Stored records
┌────────

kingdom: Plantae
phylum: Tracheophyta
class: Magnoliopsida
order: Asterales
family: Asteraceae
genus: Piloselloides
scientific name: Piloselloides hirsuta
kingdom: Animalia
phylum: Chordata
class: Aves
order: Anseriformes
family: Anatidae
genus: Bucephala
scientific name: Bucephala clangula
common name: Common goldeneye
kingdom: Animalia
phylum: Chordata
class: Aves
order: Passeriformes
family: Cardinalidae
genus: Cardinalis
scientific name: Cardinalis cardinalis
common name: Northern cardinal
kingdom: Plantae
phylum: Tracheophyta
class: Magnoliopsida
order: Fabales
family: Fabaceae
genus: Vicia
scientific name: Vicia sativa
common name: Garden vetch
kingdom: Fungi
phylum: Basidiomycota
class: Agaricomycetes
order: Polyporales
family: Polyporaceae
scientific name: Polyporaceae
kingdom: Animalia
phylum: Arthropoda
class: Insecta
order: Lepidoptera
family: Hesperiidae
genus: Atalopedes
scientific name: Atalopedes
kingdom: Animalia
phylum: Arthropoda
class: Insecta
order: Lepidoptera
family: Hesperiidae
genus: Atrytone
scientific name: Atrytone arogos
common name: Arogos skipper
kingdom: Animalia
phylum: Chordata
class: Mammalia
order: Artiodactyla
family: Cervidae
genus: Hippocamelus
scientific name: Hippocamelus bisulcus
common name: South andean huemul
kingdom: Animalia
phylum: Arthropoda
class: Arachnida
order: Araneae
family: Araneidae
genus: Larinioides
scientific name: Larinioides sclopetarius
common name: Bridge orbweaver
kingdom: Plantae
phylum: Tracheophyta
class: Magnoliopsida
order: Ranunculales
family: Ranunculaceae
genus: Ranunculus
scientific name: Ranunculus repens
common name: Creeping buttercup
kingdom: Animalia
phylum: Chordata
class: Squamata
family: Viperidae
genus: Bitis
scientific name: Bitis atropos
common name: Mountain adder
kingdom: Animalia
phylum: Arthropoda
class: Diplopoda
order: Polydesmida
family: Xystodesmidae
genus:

└────────

TASK GOAL: Extract every line from the taxonomy records above and reproduce each one verbatim, keeping the original order.

THE REPLY:
kingdom: Plantae
phylum: Tracheophyta
class: Magnoliopsida
order: Asterales
family: Asteraceae
genus: Piloselloides
scientific name: Piloselloides hirsuta
kingdom: Animalia
phylum: Chordata
class: Aves
order: Anseriformes
family: Anatidae
genus: Bucephala
scientific name: Bucephala clangula
common name: Common goldeneye
kingdom: Animalia
phylum: Chordata
class: Aves
order: Passeriformes
family: Cardinalidae
genus: Cardinalis
scientific name: Cardinalis cardinalis
common name: Northern cardinal
kingdom: Plantae
phylum: Tracheophyta
class: Magnoliopsida
order: Fabales
family: Fabaceae
genus: Vicia
scientific name: Vicia sativa
common name: Garden vetch
kingdom: Fungi
phylum: Basidiomycota
class: Agaricomycetes
order: Polyporales
family: Polyporaceae
scientific name: Polyporaceae
kingdom: Animalia
phylum: Arthropoda
class: Insecta
order: Lepidoptera
family: Hesperiidae
genus: Atalopedes
scientific name: Atalopedes
kingdom: Animalia
phylum: Arthropoda
class: Insecta
order: Lepidoptera
family: Hesperiidae
genus: Atrytone
scientific name: Atrytone arogos
common name: Arogos skipper
kingdom: Animalia
phylum: Chordata
class: Mammalia
order: Artiodactyla
family: Cervidae
genus: Hippocamelus
scientific name: Hippocamelus bisulcus
common name: South andean huemul
kingdom: Animalia
phylum: Arthropoda
class: Arachnida
order: Araneae
family: Araneidae
genus: Larinioides
scientific name: Larinioides sclopetarius
common name: Bridge orbweaver
kingdom: Plantae
phylum: Tracheophyta
class: Magnoliopsida
order: Ranunculales
family: Ranunculaceae
genus: Ranunculus
scientific name: Ranunculus repens
common name: Creeping buttercup
kingdom: Animalia
phylum: Chordata
class: Squamata
family: Viperidae
genus: Bitis
scientific name: Bitis atropos
common name: Mountain adder
kingdom: Animalia
phylum: Arthropoda
class: Diplopoda
order: Polydesmida
family: Xystodesmidae
genus:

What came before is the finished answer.